Now, I obviously did make some major preparations prior to embarking on this Journey of Fear. My faith wasn’t that strong yet. My greatest obstacle was to, as I mentioned, convert the RAV4 into a comfortable living quarters.
I won’t go into the process or intricacies of the transformation, as I may save that for a later post. I have, however, created the video below in order to show you the end result.
A large part of this journey has been about letting go of the things that I only think that I need. And, to be honest, that list grows shorter every day.
As I mentioned in the video, it doesn’t take very long once you’re on the road to understand how much you have vs. how much you need. More on this to come at a later date.
I can honestly say that I’m comfortable when living in the RV4. I have no trouble sleeping, I’ve gotten used to (and even fond of) my simplified diet of canned veggies, tuna, and whole-grain snacks, and for entertainment I’ve learned to read and write – imagine that for a moment. At night, I’ve often parked at rest stops, put up my window treatments, and slept soundly, undisturbed each time that I’ve had to do so. I do, however, prefer camping out in national forests and campgrounds. Something about being alone in the woods forces you to look at life in a slightly different light.
Water is surprisingly easy to come by. Almost every rest stop has had an outdoor faucet to fill up my tank, and I brought a Brita® for drinking water. I usually have enough to last me about a week.

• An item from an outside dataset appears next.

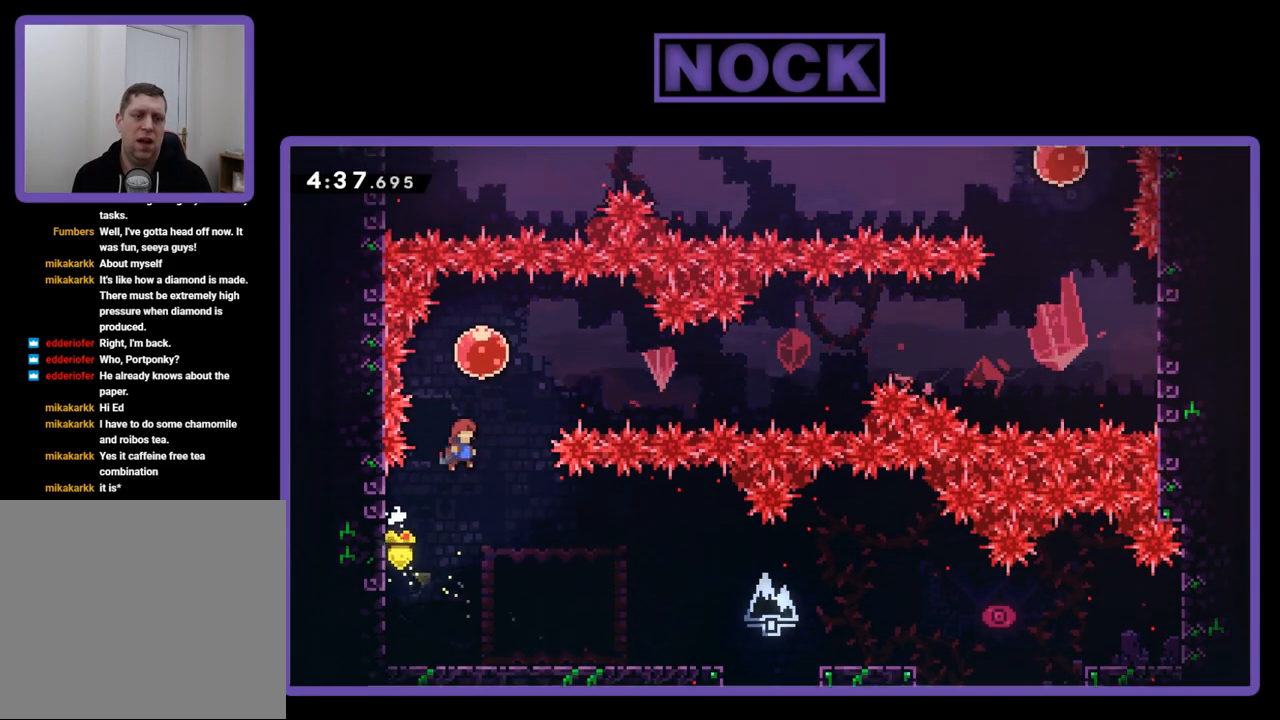
{"buttons": ["R2", "DPAD_RIGHT"], "events": [[50, "DPAD_UP", "down"], [83, "CIRCLE", "down"], [250, "CIRCLE", "up"], [250, "DPAD_RIGHT", "down"], [317, "DPAD_UP", "up"]]}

I know that some of you are wondering about my restroom needs. For that, I’ve always had either a rest stop or a shovel and a tree – I’ve yet to encounter any emergency situations. For bathing, I obviously have my miniature shower unit. It’s a bit of a squeeze, but it certainly serves its purpose successfully. Try not to picture how using it plays out, just understand that I’ve adapted to make it work.
The Bitter Truth
I do feel the need to remind you of something important: the previously mentioned “necessities” of daily life aren’t actually that at all – they’re luxuries. I meet people who rarely have running water, sleep in tents when they’re lucky, eat only when food becomes available, and who use fire as their primary source of light, energy and comfort. Yet, on average, these people make up some of the most loving individuals that I’ve met to date. If they can survive, find happiness, and thus thrive (at least according to my definition of the word), then I’ll certainly be able to do the same as I travel along on my Journey of Fear. And don’t worry, I haven’t met any bears – yet.
So in conclusion, life in the RV4 is sweet.